National Coffee Day today is a good day to tell you about the upcoming Wildlife Conservation Film Festival featuring films about climate change, saving elephants and tigers, dolphins and whales, disappearing coral reefs, growth of plastics in the ocean, and more.
You’re probably asking what this has to do with coffee. Here’s what:
One of the featured films is Elephants in the Coffee, about how the expansion of coffee plantations in Southern India has led to torture and killing of elephants, and deaths of workers.
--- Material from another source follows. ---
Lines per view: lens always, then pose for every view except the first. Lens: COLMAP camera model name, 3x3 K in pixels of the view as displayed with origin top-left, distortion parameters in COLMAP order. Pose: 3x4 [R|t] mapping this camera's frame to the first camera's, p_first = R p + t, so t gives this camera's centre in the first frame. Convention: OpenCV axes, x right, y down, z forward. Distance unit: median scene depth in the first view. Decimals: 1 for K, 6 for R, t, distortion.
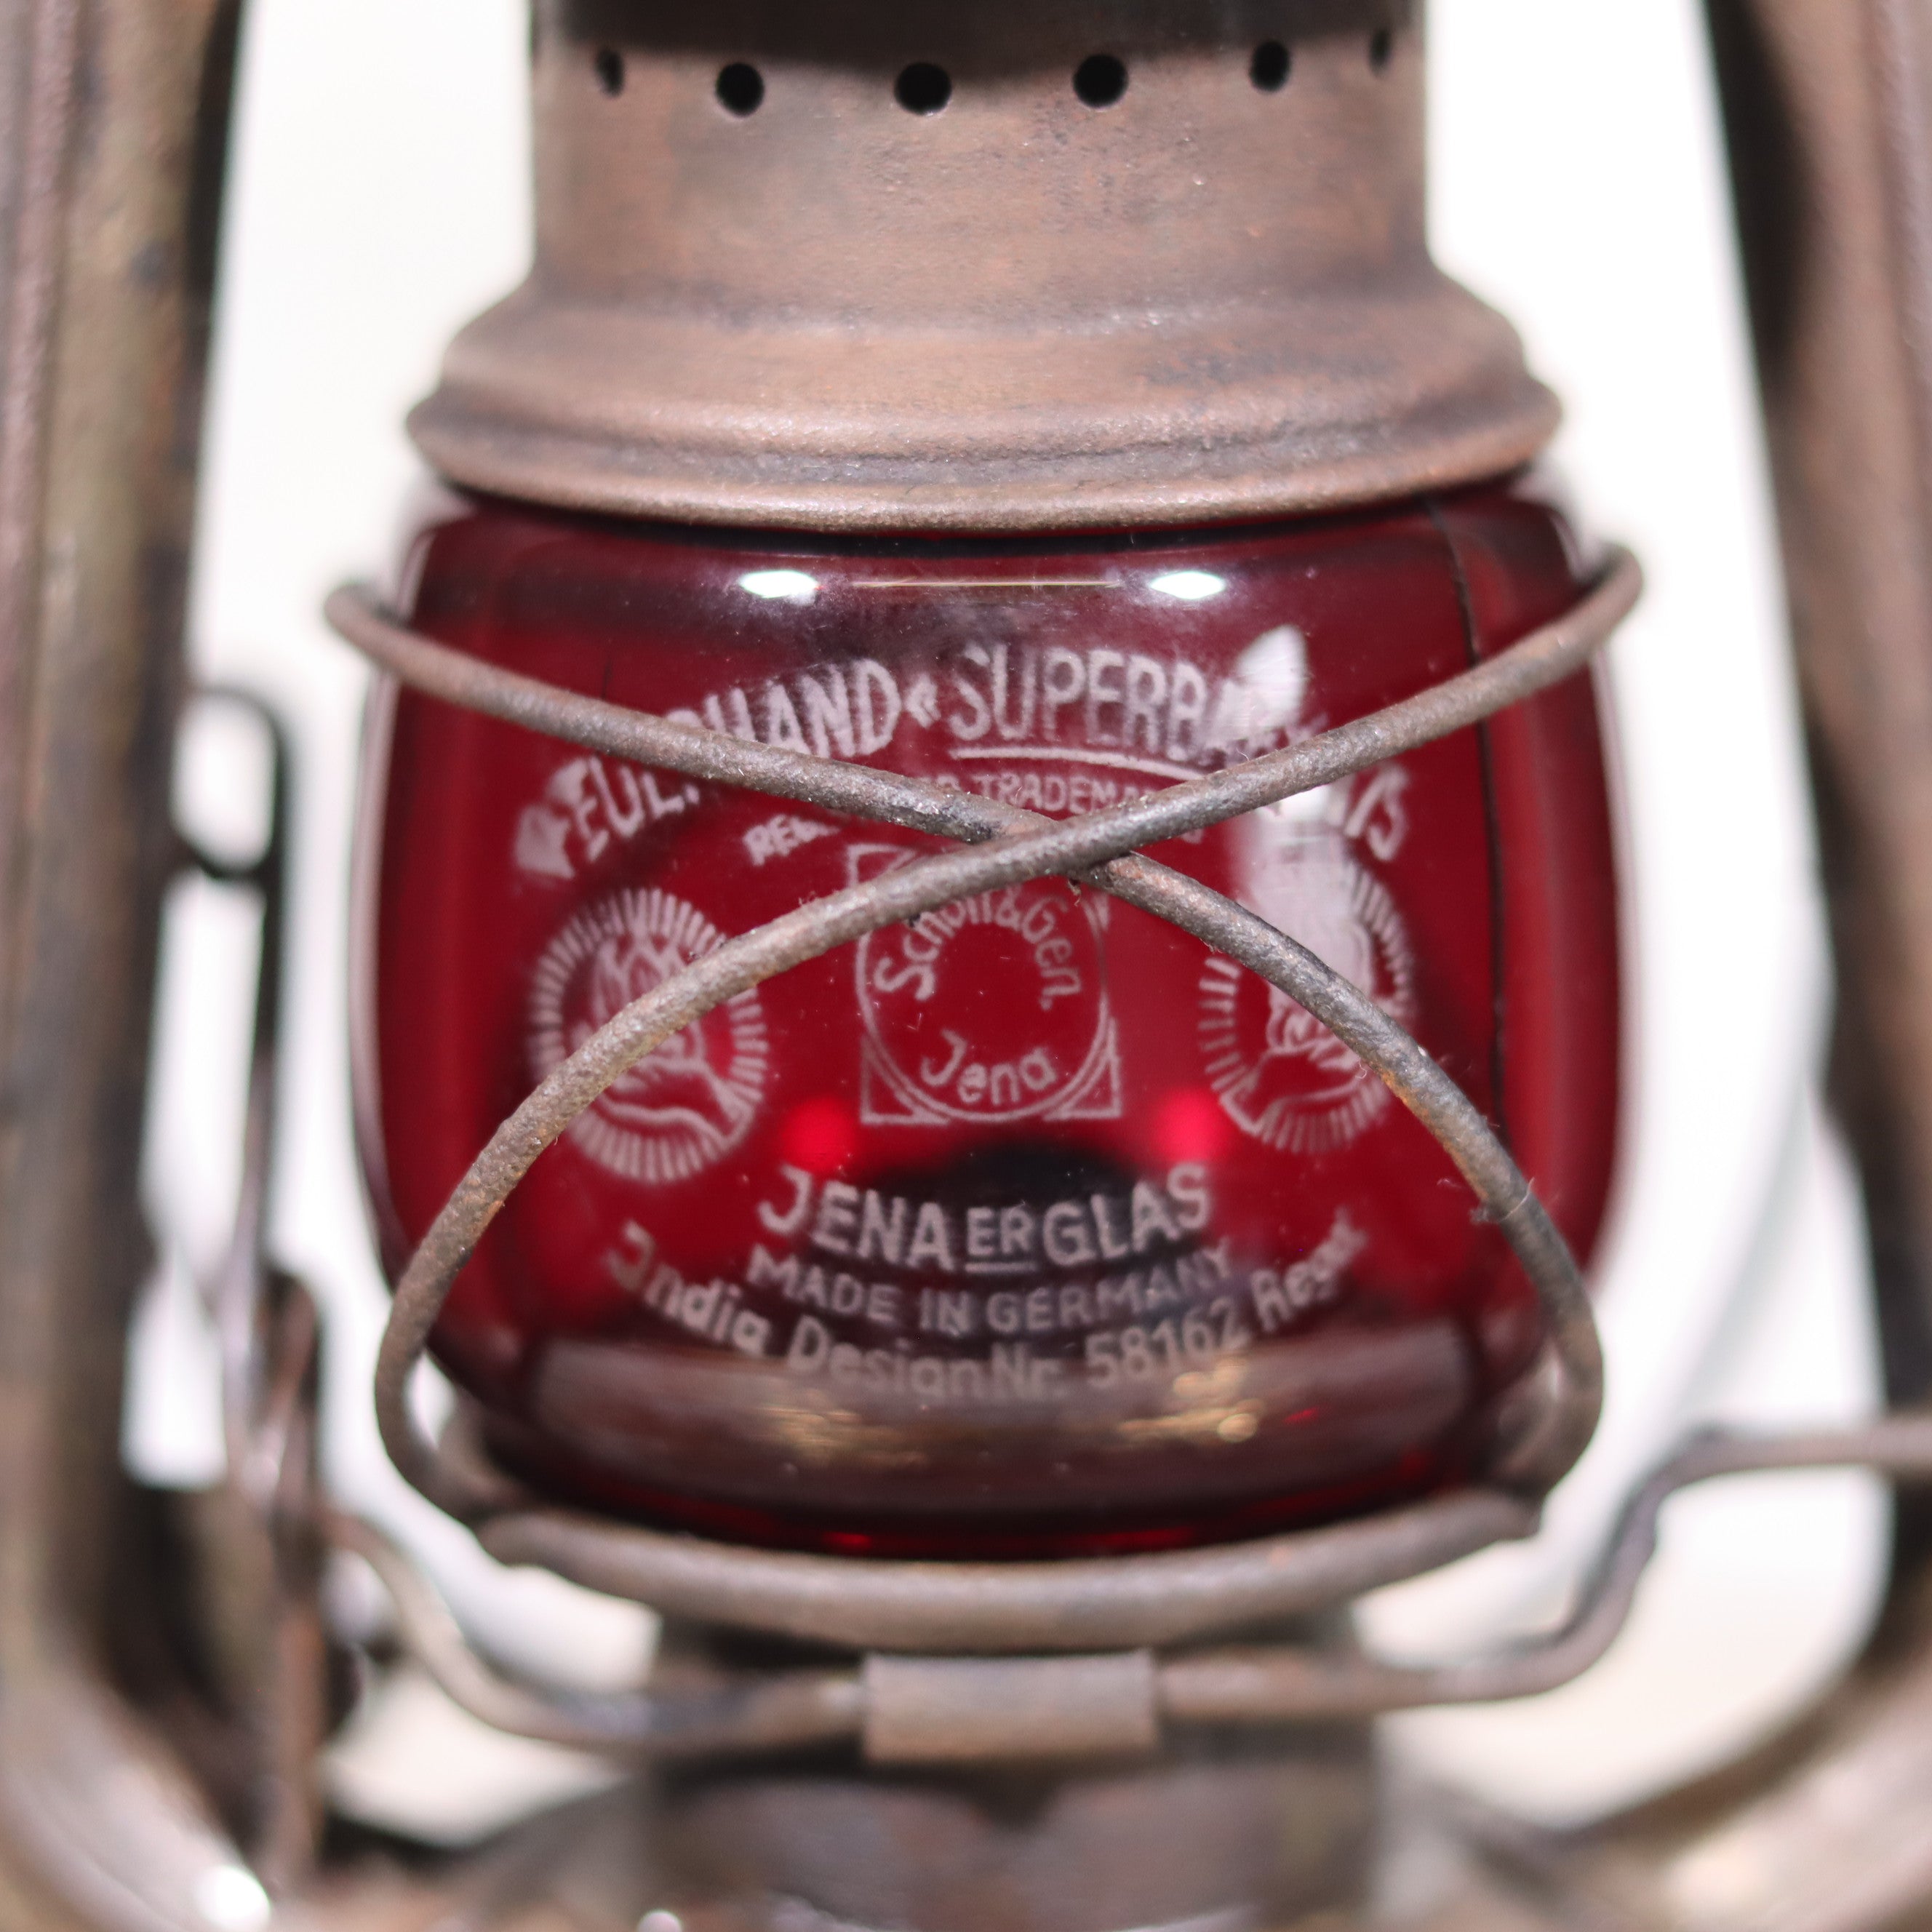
lens RADIAL K [[7650.4, 0, 966.0], [0, 7650.4, 966.0], [0, 0, 1]] dist [-0.088682, -1.678147]
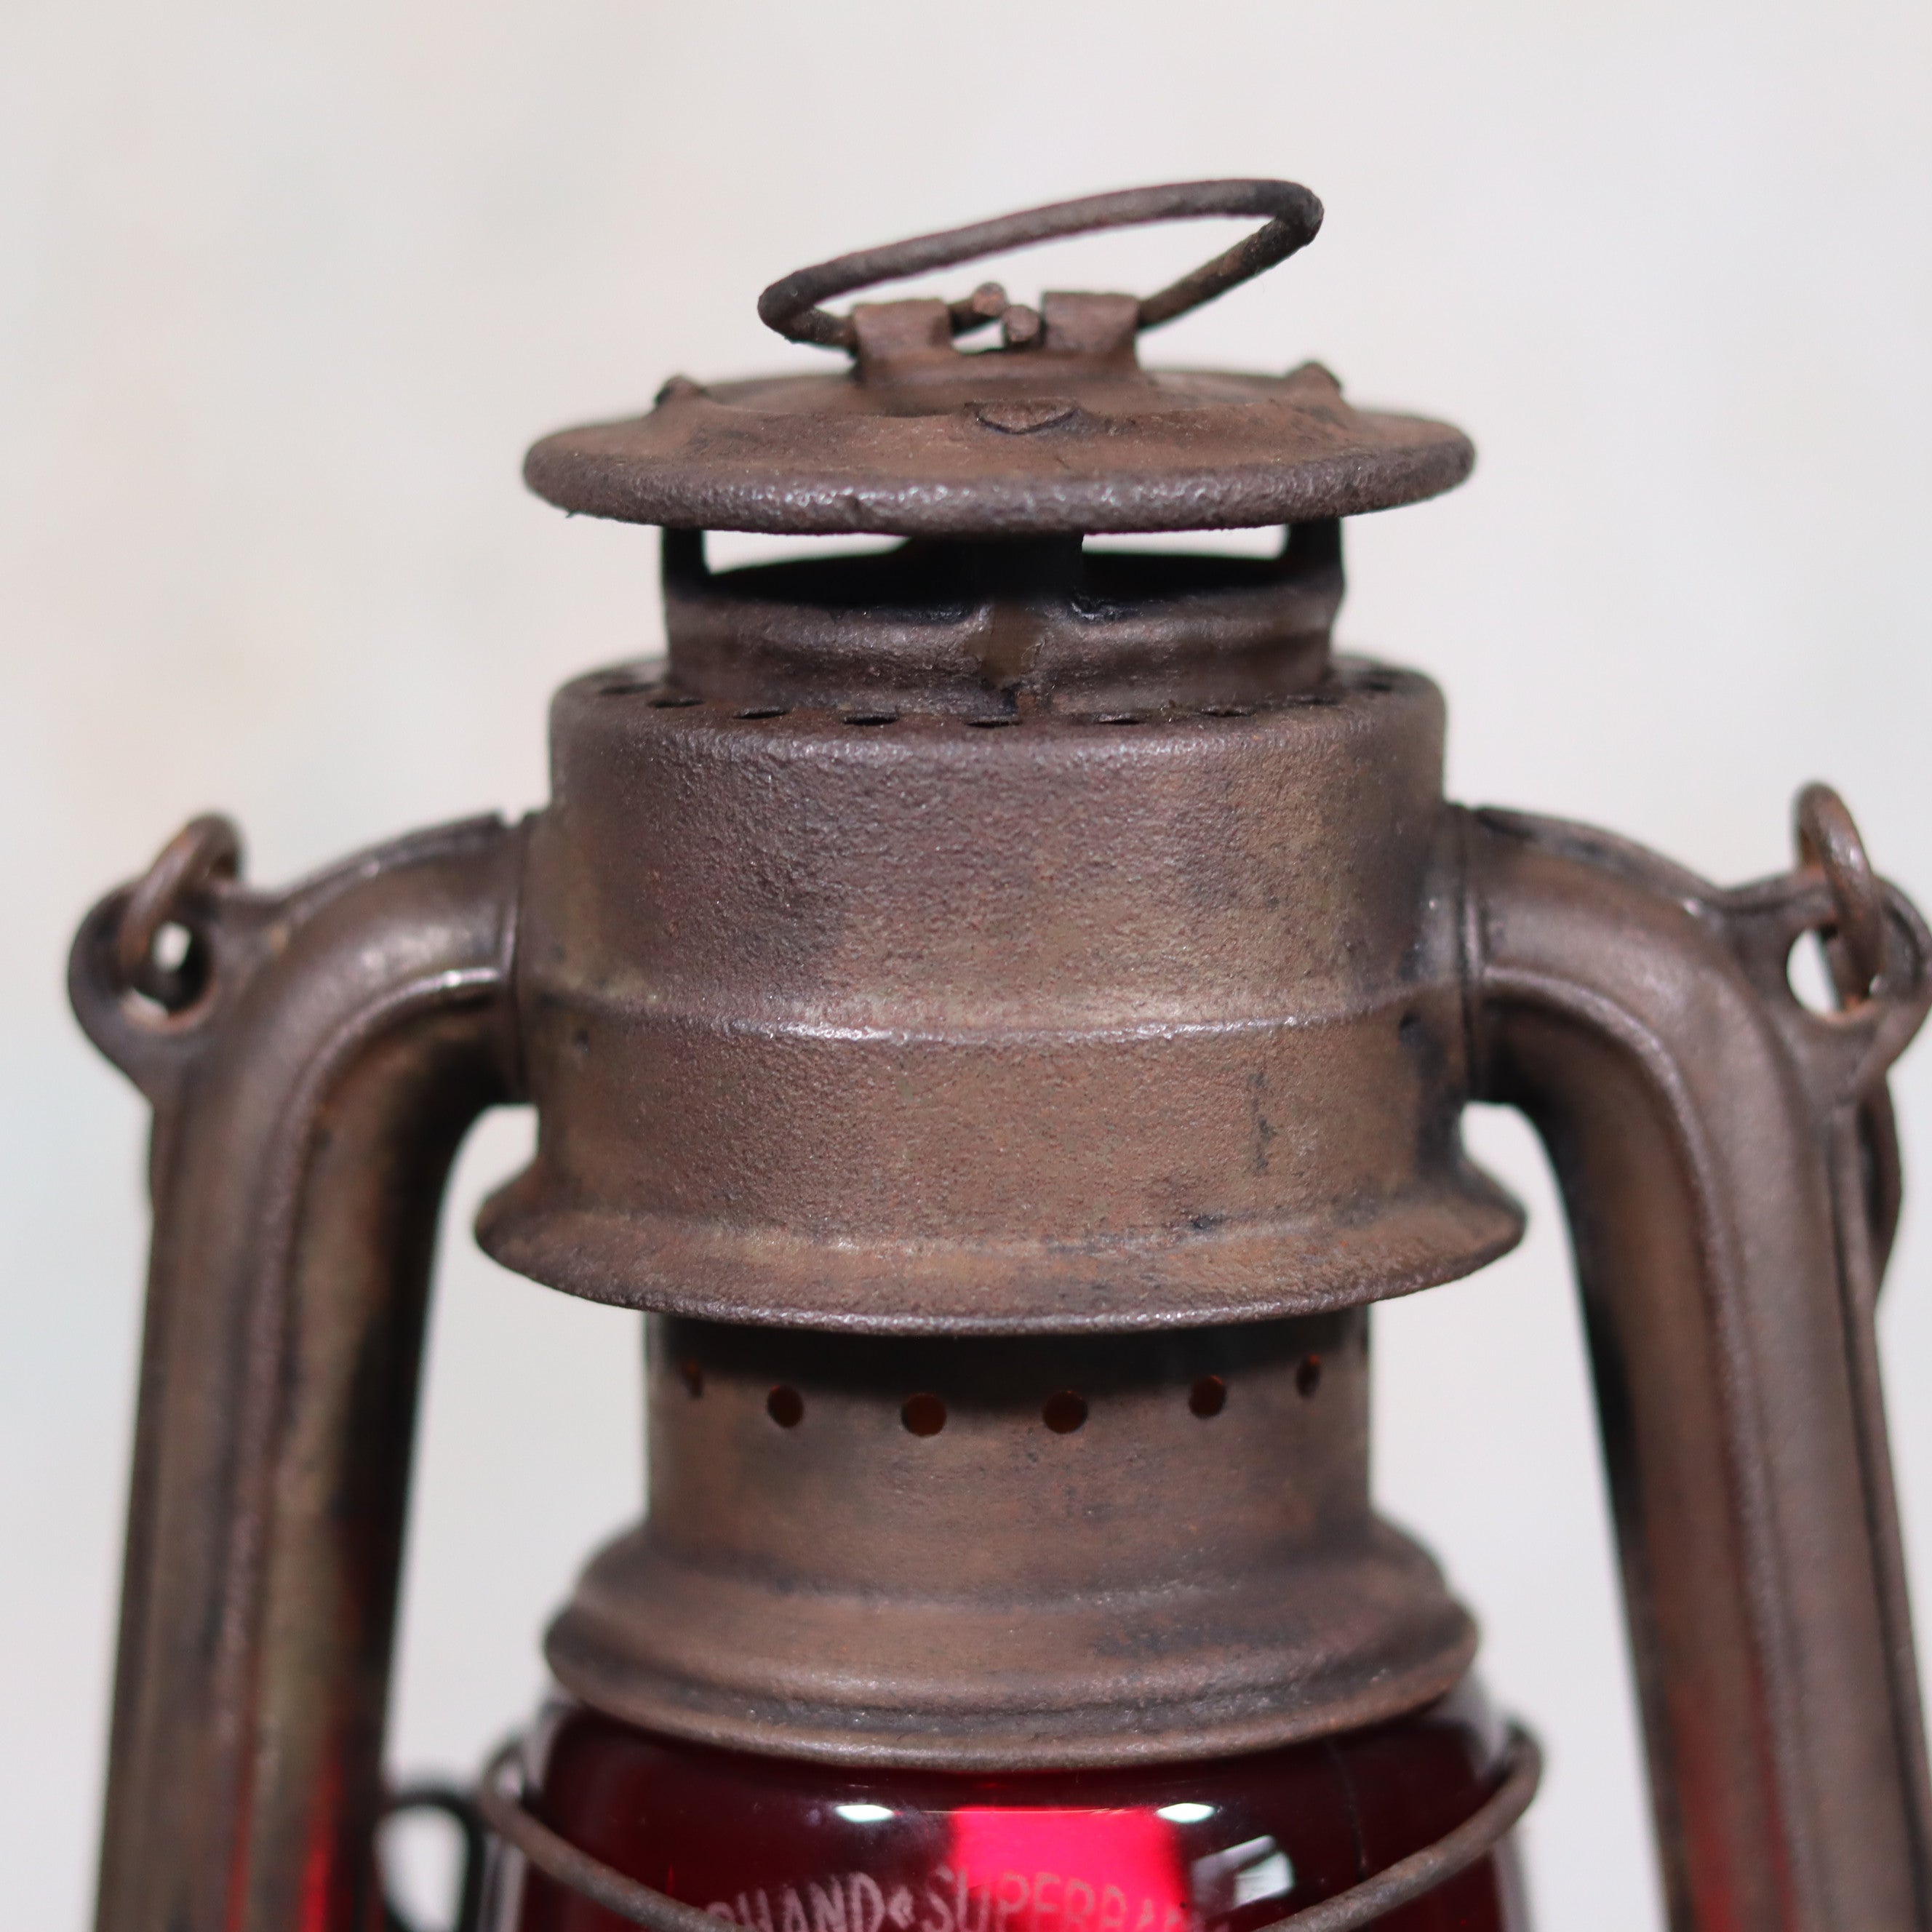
lens RADIAL K [[7650.4, 0, 966.0], [0, 7650.4, 966.0], [0, 0, 1]] dist [-0.088682, -1.678147]
pose [[0.992585, 0.022134, -0.119520, 0.150765], [-0.028862, 0.998077, -0.054861, -0.119847], [0.118076, 0.057903, 0.991315, -0.255722]]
With hundreds of people and dozens of elephants dying each year, the film explores whether farmers can co-exist with this endangered animal, and the role of such companies as Starbucks in the death of endangered Indian elephants.
The Wildlife Conservation Film Festival addresses the political and economic issues of climate change, animal conservation and more, with ten days of award-winning documentaries, panel discussions and other events, in NYC, Oct. 20-26. Screenings are at the Cinema Village Theater, 22 East 12th St. and University Place.
Films are grouped into “sessions” of two or three short documentaries, each with a Q&A with one of the filmmakers, including Elephant in the Coffee filmmakers Tom Grant and B. K. Bhaskar. Each session is $18 purchased online in advanced, or $30 at the door. There’s also an all-access pass for $250.
Full disclosure: B.K. Bhaskar is a longtime friend of NYCOTC Editor Evelyn Kanter, and a fellow member of SATW, the Society of American Travel Writers, North America’s premier professional organization for credentialed travel journalists and photographers. And I’ll be attending the screening on Oct. 21.